Are you using the idiom put on a brave face but not sure about its meaning? Using idioms, which are important elements of spoken and written language, in the right place strengthens your language skills. Examine the meaning of the put on a brave face idiom and the situations in which it is used.
Meaning of "put on a brave face"
The idiom "put on a brave face" means to put on a strong front, to show emotional strength in the face of difficult or trying times. It refers to appearing calm and collected, though one may be feeling the opposite inside. The individual puts on a brave face to symbolise that they will not be intimidated by a situation or difficult emotions. Through this expression, a person is attempting to gain control of a situation or to cope with the situation in the best way possible.
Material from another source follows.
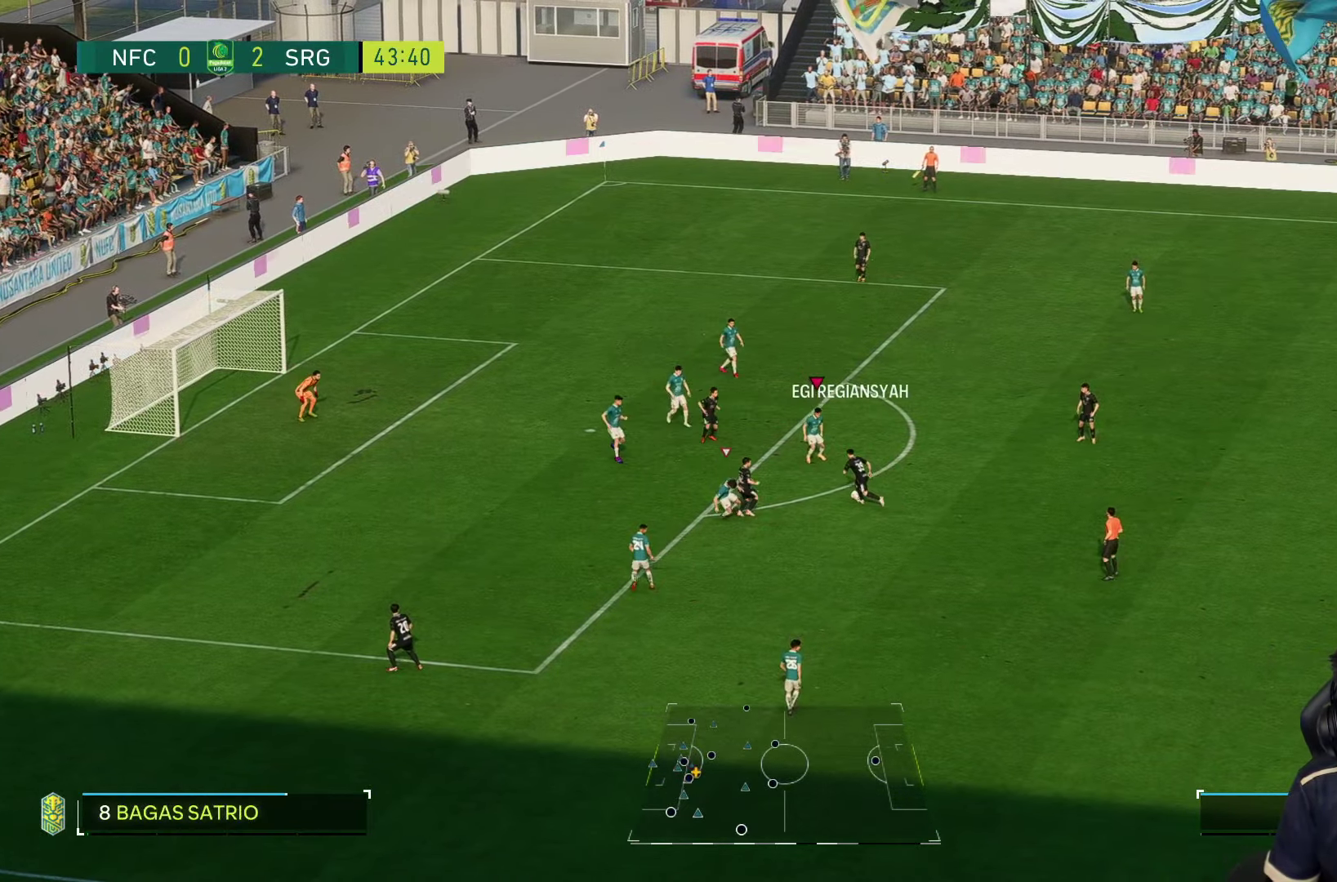
{"buttons": [], "left_stick": "down", "right_stick": "center"}
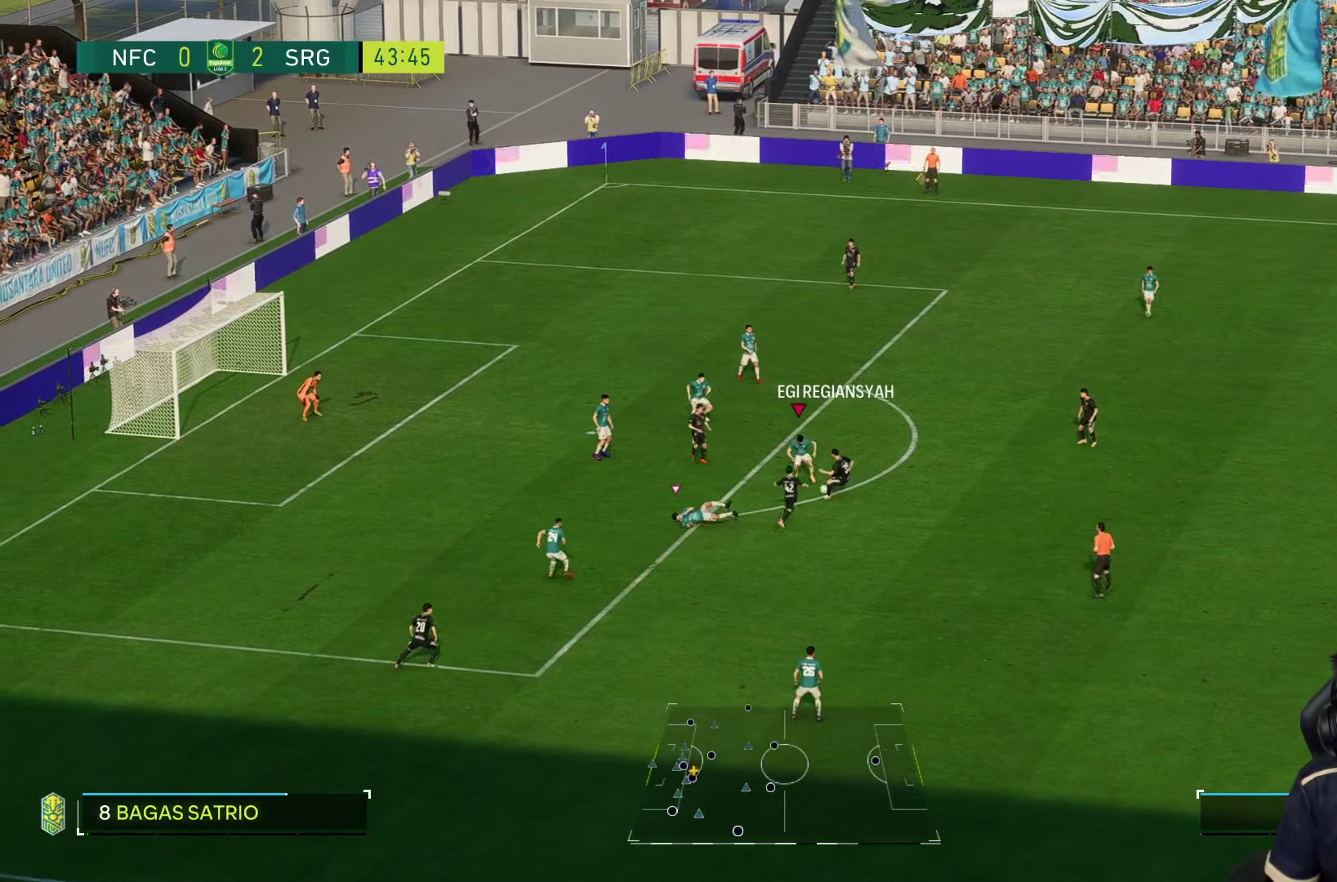
{"buttons": ["L2", "R2"], "left_stick": "down-right", "right_stick": "center", "events": [[34, "left_stick", "right"], [50, "L2", "down"], [167, "SQUARE", "down"], [167, "left_stick", "down-right"], [234, "R2", "down"], [250, "SQUARE", "up"], [350, "R2", "up"], [400, "R2", "down"]]}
The phrase "put on a brave face" first appeared in print in 1739 as a phrase in John Gauden’s book, “Ecclesiastical and Other Poems”. The expression is believed to stem from an age-old need to appear strong, particularly in the face of adversity or challenging times. It was important for individuals to show strength, both to themselves and those around them, during times of uncertainty.
The phrase "put on a brave face" is used in all levels of English conversation. It is used to refer to a person's state of mind during a difficult, emotionally straining situation, such as the death of a loved one, a job loss, a major exam. It is also used to refer to situations in which a person must remain composed or collected in the face of a difficult or hostile environment. It is often used metaphorically to refer to putting on a false show of strength or courage when in fact the person is anything but strong.
- The divorce was hard on her, but she put on a brave face to get through it.
- The young soldier put on a brave face as he headed off to battle.
- Although she was scared, Rose put on a brave face and went inside the haunted house.
The Surprising Origins of Everyday English Idioms
Many English idioms have surprisingly dark origins, often rooted in violence, death, and superstition. For instance, the phrase "raining cats and dogs" is said to have originated in the 17th century, when heavy rain would often cause dead animals to wash up on the streets. Meanwhile, the idiom "rule of thumb" is believed to have originated from a law that allowed men to beat their wives with a stick no thicker than their thumb.